As a black man raising two multiracial girls, I strive to teach them to be confident and strong. But what happens when Daddy isn't always confident and strong? I'm a public speaker, fatherhood activist, published author and television personality -- and I've never been in trouble with the law. However, the harsh reality is if I'm ever stopped by the police for any reason, I will experience an inordinate amount of fear. Fear that I could be harmed, beaten or killed.
"Stop with the hyperbole," people say.
"I'm tired of black people pulling out the race card all of the time," people say.
"Here's an idea -- don't break the law and you won't have any trouble with the police," people say.
Such simple responses to a multifaceted issue just don't work. Here's a fact: as a black man, I'm automatically viewed as a threat due to my skin color. Sometimes I wish I could walk into a nice boutique wearing sweatpants and a T-shirt, but I know I'll be followed -- so I break out the slacks, collared shirt and prescription eye glasses and suddenly, I'm left alone. Sometimes I find myself singing Frozen songs if I'm passing someone on the sidewalk in an effort to say, "Hey, I have kids. I'm not a threat to you." I also wish I wouldn't completely tense up when a police officer walks or drives by me.

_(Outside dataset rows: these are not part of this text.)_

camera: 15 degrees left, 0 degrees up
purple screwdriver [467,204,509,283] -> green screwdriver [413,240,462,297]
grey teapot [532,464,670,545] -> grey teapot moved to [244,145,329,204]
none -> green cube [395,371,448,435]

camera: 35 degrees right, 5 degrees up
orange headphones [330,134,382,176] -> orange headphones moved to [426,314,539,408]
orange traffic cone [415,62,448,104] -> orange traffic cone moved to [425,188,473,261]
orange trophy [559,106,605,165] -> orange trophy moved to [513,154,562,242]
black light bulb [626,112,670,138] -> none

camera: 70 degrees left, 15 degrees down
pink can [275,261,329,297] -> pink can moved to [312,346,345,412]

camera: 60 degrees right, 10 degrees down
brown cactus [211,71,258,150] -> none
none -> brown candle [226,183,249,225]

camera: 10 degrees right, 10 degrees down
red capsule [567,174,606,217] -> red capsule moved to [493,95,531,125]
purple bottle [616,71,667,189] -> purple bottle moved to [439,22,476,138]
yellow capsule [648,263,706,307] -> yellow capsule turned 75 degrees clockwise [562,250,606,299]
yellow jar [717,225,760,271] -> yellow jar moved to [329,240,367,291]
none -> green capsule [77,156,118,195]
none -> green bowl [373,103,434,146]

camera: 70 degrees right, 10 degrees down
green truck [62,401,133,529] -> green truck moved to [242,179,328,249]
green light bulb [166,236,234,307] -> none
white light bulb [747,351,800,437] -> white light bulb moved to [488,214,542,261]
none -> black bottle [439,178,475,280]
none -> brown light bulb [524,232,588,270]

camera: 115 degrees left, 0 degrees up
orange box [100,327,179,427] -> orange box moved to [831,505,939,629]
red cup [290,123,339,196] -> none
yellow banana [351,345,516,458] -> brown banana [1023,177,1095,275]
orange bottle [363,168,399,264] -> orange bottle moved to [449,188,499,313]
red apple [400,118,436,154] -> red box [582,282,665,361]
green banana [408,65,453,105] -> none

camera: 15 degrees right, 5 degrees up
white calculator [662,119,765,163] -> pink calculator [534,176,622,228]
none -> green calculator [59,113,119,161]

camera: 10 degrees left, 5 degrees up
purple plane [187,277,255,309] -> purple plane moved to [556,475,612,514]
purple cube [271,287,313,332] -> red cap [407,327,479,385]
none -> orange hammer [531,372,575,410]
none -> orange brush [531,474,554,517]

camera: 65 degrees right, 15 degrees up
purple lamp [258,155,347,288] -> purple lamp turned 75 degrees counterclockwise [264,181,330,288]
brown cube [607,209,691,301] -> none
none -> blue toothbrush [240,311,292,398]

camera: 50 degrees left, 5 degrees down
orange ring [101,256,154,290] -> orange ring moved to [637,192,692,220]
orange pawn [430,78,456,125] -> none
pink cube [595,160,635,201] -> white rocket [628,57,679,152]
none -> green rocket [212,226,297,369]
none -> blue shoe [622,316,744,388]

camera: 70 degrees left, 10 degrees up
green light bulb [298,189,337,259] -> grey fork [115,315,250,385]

It all becomes completely exhausting and quite honestly -- it's really difficult (but not impossible) to understand and empathize unless you've lived it yourself.
Are all cops bad? Of course not. Just like all black men aren't thugs and criminals. Although my daughters are young (4 and 2 years old), I plan on teaching them that there are some people who will think Daddy is a bad man just because his skin color is darker than theirs. Instead of being angry about it, I'll also teach them to love and respect everyone. I'll teach them that society tends to focus on our differences, but we should try focusing on our similarities. I will teach them that it doesn't matter if someone is black or white, gay or straight, Republican or Democrat, Christian or Muslim, etc. -- the only thing that matters is what's in their hearts. Oftentimes, once we dig past the surface-level differences, we'll find that most of us have the same hopes, dreams and fears.
Speaking of hopes, dreams and fears -- I hope and dream that my girls will grow up in a more tolerant and accepting world than the one we live in now. I fear that if we continue to focus on our differences instead of our similarities, the problem will only become worse. We can do better. The lives of our children hangs in the balance.